* _DATASET EXCERPTS_:

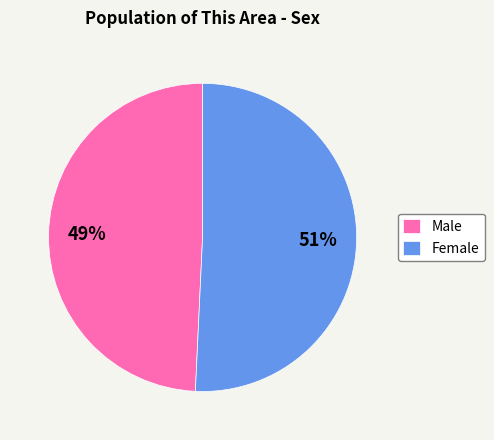

Which slice is the largest?

Female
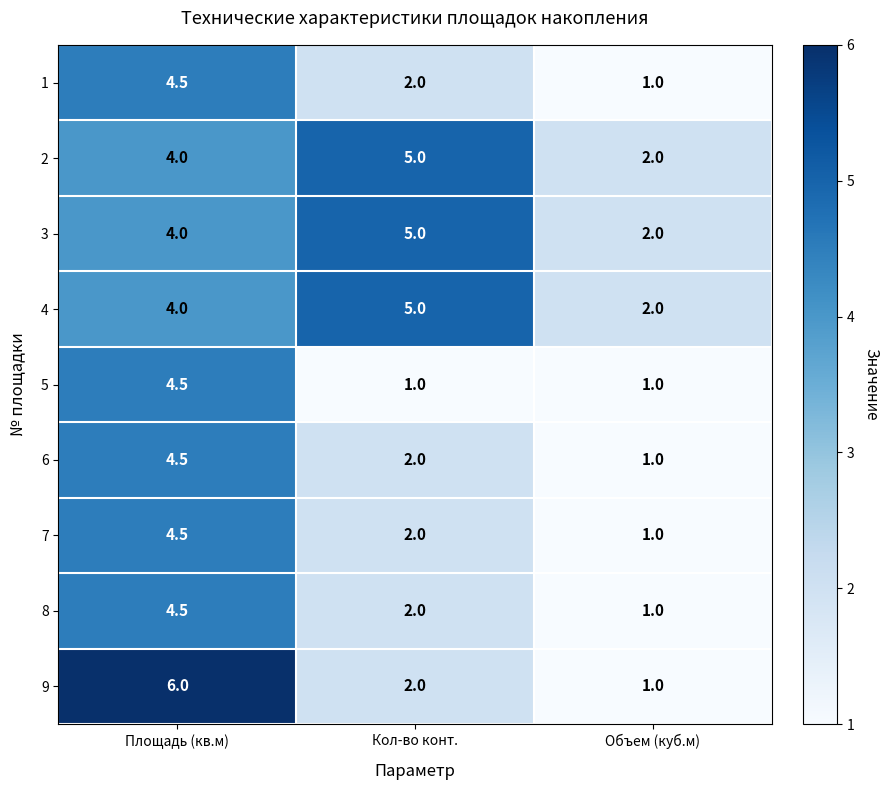

Reading left to right, list all the values displayed in this chart.

1: Площадь (кв.м)=4.5	Кол-во конт.=2.0	Объем (куб.м)=1.0
2: Площадь (кв.м)=4.0	Кол-во конт.=5.0	Объем (куб.м)=2.0
3: Площадь (кв.м)=4.0	Кол-во конт.=5.0	Объем (куб.м)=2.0
4: Площадь (кв.м)=4.0	Кол-во конт.=5.0	Объем (куб.м)=2.0
5: Площадь (кв.м)=4.5	Кол-во конт.=1.0	Объем (куб.м)=1.0
6: Площадь (кв.м)=4.5	Кол-во конт.=2.0	Объем (куб.м)=1.0
7: Площадь (кв.м)=4.5	Кол-во конт.=2.0	Объем (куб.м)=1.0
8: Площадь (кв.м)=4.5	Кол-во конт.=2.0	Объем (куб.м)=1.0
9: Площадь (кв.м)=6.0	Кол-во конт.=2.0	Объем (куб.м)=1.0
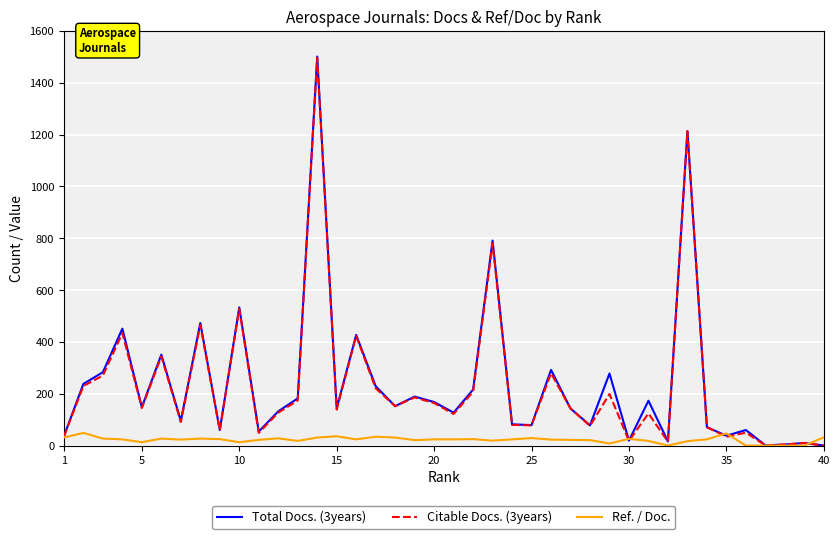

In Ref. / Doc., how many points are higher than both neighbors (excluding endpoints)?

10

* _DIRECTIONS FOR THIS TASK_:
Rewrite the part of the records that opens with the line containing "Reading left to" and runs through the end of the records, swapping "neighbors" for "adjacent points" and keeping everything else the same. Leave the pictures out.

* _RESULT_:
Reading left to right, list all the values displayed in this chart.

1: Площадь (кв.м)=4.5	Кол-во конт.=2.0	Объем (куб.м)=1.0
2: Площадь (кв.м)=4.0	Кол-во конт.=5.0	Объем (куб.м)=2.0
3: Площадь (кв.м)=4.0	Кол-во конт.=5.0	Объем (куб.м)=2.0
4: Площадь (кв.м)=4.0	Кол-во конт.=5.0	Объем (куб.м)=2.0
5: Площадь (кв.м)=4.5	Кол-во конт.=1.0	Объем (куб.м)=1.0
6: Площадь (кв.м)=4.5	Кол-во конт.=2.0	Объем (куб.м)=1.0
7: Площадь (кв.м)=4.5	Кол-во конт.=2.0	Объем (куб.м)=1.0
8: Площадь (кв.м)=4.5	Кол-во конт.=2.0	Объем (куб.м)=1.0
9: Площадь (кв.м)=6.0	Кол-во конт.=2.0	Объем (куб.м)=1.0

In Ref. / Doc., how many points are higher than both adjacent points (excluding endpoints)?

10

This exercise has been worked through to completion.